No nation or group of nations has more at stake in salvaging the rules-based multilateral trading system than the world’s big emerging-market economies: Brazil, Mexico, India, China, Korea, Thailand, and Indonesia, among others. Trade has fueled rapid economic growth in these countries, raising the standards of living of hundreds of millions of people there.

To defend their commercial interests and resolve inevitable trade conflicts, these countries have actively and successfully used the World Trade Organization’s (WTO) dispute settlement system. The question is whether they have enough economic or political clout to persuade the United States to cease and desist in its campaign to wreck a pillar of the rules-based trading system.

By refusing to fill vacancies in the WTO’s Appellate Body, the Trump administration has paralyzed the key component of the dispute settlement system. On December 10, 2019, the Appellate Body officially lacked the minimum number of judges (or members) to operate.

As a result, any disputes that are appealed would remain in legal limbo, effectively allowing the losing parties to block adoption of panel rulings and rendering the mechanism inoperative. Several WTO members are exploring interim appellate review mechanisms; while important to mitigate the damage, they do not aim to resurrect the Appellate Body. With the world trading system back to being a power-based arrangement, trade disputes risk turning into small and not so small trade wars.

An effective dispute adjudication and enforcement mechanism is critical for big emerging-market economies to secure market access for their exports. The mechanism is also designed to protect third parties against any settlements between disputing countries that potentially discriminate against these third countries.

Likewise, the system shields trade policymakers in emerging-market economies against domestic protectionist pressures, which prevent their integration into the world economy. Most important, effective enforcement fosters sound rules and good policies, which encourage investment and economic growth across the world, in turn enabling a business environment conducive for firms to invest and trade to thrive.

The Appellate Body crisis is not of the emerging-market economies’ making, but they may hold a key to unlock it. The Trump administration has also focused its ire on a longstanding practice of giving these economies latitude to seek “special and differential treatment” in trade negotiations because of their developing-country status (González 2019).

Thus the largest emerging-market economies, which have a significant stake in preserving a two-step, rules-based mechanism for resolving trade disputes, could play a role in driving a potential bargain to save the appeals mechanism. They could unite to give up that special status in return for a US commitment to end its boycott of the nomination of Appellate Body members.

Because the dispute is more about the nature and function of the Appellate Body, this proposal may be a long shot. More may be required to address US concerns; the timing may not be right. Also, for such a deal to work, the United States must seriously engage. On the contrary, recent moves to cap the compensation of Appellate Body members and to block decisions on pending appeals have further complicated the discussions.

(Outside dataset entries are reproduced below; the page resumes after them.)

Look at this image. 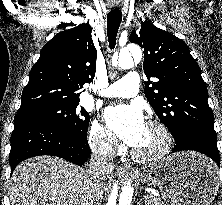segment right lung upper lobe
I'll list each match as a JSON object with an SVG mask.
<instances>
[{
	"label": "right lung upper lobe",
	"mask_w": 222,
	"mask_h": 205,
	"mask_svg": "<svg viewBox=\"0 0 222 205\" xmlns=\"http://www.w3.org/2000/svg\"><path fill=\"white\" fill-rule=\"evenodd\" d=\"M91 30L89 24H80L58 33L42 48L17 112L48 103L80 101V90L95 75L97 51Z\"/></svg>",
	"instance_id": "obj_1"
}]
</instances>
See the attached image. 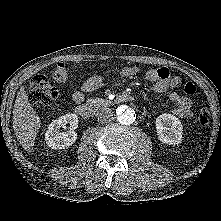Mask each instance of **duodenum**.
Listing matches in <instances>:
<instances>
[{"mask_svg":"<svg viewBox=\"0 0 221 221\" xmlns=\"http://www.w3.org/2000/svg\"><path fill=\"white\" fill-rule=\"evenodd\" d=\"M134 96L131 94H120L116 98V102H129L133 101ZM100 105V103L95 104H82L76 107V113L83 118H91L93 116L95 107Z\"/></svg>","mask_w":221,"mask_h":221,"instance_id":"duodenum-1","label":"duodenum"}]
</instances>
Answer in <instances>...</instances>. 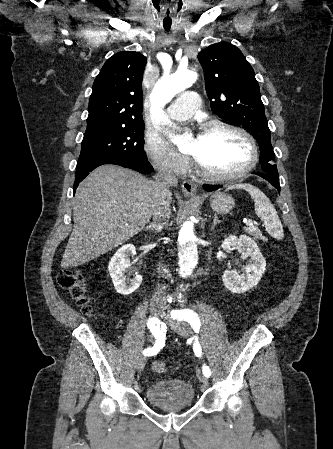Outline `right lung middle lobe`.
I'll list each match as a JSON object with an SVG mask.
<instances>
[{
	"mask_svg": "<svg viewBox=\"0 0 333 449\" xmlns=\"http://www.w3.org/2000/svg\"><path fill=\"white\" fill-rule=\"evenodd\" d=\"M143 122L87 127L79 159L113 157L147 161L143 149Z\"/></svg>",
	"mask_w": 333,
	"mask_h": 449,
	"instance_id": "dd1d6c3e",
	"label": "right lung middle lobe"
}]
</instances>
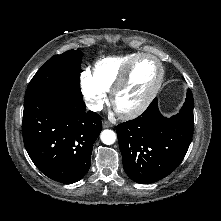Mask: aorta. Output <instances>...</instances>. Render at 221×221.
<instances>
[{
	"instance_id": "obj_1",
	"label": "aorta",
	"mask_w": 221,
	"mask_h": 221,
	"mask_svg": "<svg viewBox=\"0 0 221 221\" xmlns=\"http://www.w3.org/2000/svg\"><path fill=\"white\" fill-rule=\"evenodd\" d=\"M101 141L106 145H111L116 141V134L114 131L106 129L101 132Z\"/></svg>"
}]
</instances>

Washington appears ready to return to the pre-WTO days, when any one member could unilaterally block the establishment and adoption of panels. But the United States may also be looking for a deal. Emerging-market economies could enter the fray to get a negotiation going.

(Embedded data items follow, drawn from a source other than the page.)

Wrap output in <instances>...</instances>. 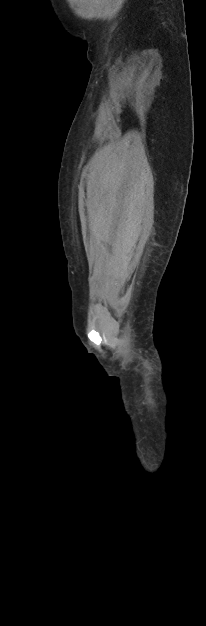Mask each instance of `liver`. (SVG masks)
I'll list each match as a JSON object with an SVG mask.
<instances>
[{"instance_id":"1","label":"liver","mask_w":206,"mask_h":626,"mask_svg":"<svg viewBox=\"0 0 206 626\" xmlns=\"http://www.w3.org/2000/svg\"><path fill=\"white\" fill-rule=\"evenodd\" d=\"M89 215H90V217H91V219H92L93 221H95V220H96V219H95V213H94L93 211L89 210Z\"/></svg>"}]
</instances>
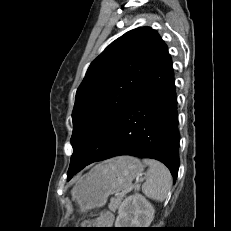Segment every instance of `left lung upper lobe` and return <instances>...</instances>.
<instances>
[{"mask_svg": "<svg viewBox=\"0 0 231 231\" xmlns=\"http://www.w3.org/2000/svg\"><path fill=\"white\" fill-rule=\"evenodd\" d=\"M164 47L155 30L137 28L113 41L90 64L76 92L74 152L67 175L86 166Z\"/></svg>", "mask_w": 231, "mask_h": 231, "instance_id": "obj_1", "label": "left lung upper lobe"}]
</instances>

Developing countries have become important actors in global trade, especially since 2000. Their goods exports have grown four-fold, from $2,239 billion in 2000 to $8,477 billion in 2017, with their share in world goods trade increasing from 34.7 to 47.8 percent in the same period.

Rapid trade growth has helped bring unprecedented prosperity across the world, with the expansion of global value chains facilitating the integration of developing countries into the world economy and helping a billion people move out of poverty. By driving consumption and domestic demand, the emerging middle class has contributed to economic progress worldwide.

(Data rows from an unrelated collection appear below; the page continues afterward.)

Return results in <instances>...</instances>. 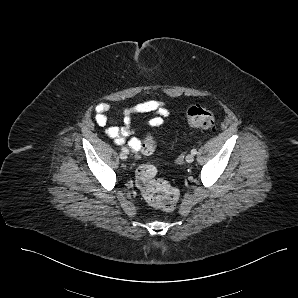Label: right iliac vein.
<instances>
[{
  "mask_svg": "<svg viewBox=\"0 0 298 298\" xmlns=\"http://www.w3.org/2000/svg\"><path fill=\"white\" fill-rule=\"evenodd\" d=\"M120 158H121L122 160H126V159H127V154L124 153V152H121V153H120Z\"/></svg>",
  "mask_w": 298,
  "mask_h": 298,
  "instance_id": "right-iliac-vein-1",
  "label": "right iliac vein"
}]
</instances>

This remarkable performance has been driven mostly by China, which accounts for about a third of that growth, and by 14 other developing economies: Korea, Hong Kong, Mexico, Singapore, United Arab Emirates, India, Thailand, Saudi Arabia, Malaysia, Brazil, Vietnam, Indonesia, Turkey, and South Africa.

The cumulative exports of these 15 economies have grown from $1,458.1 billion in 2000 to $6,306 billion in 2017. With 35.6 percent of global merchandise exports in 2017, up from 22.6 percent in 2000, these 15 economies account for some three-quarters of goods exports of all developing countries.

The data in table 1 also show the importance of the 15 largest developing economies in global trade. In 2000 merchandise exports of these 15 economies amounted to 60 percent of EU merchandise exports and 187 percent of US merchandise exports; by 2017 their share in world goods exports at 35.6 percent was slightly higher than that of the European Union (33.3 percent) and four times larger than that of the United States (8.7 percent).

With such remarkable trade performance comes increased potential for trade conflict, which has enhanced the stake of these 15 largest developing economies in the preservation of a well-functioning dispute settlement system, including its effectiveness as a mechanism for advancing and defending their commercial interests.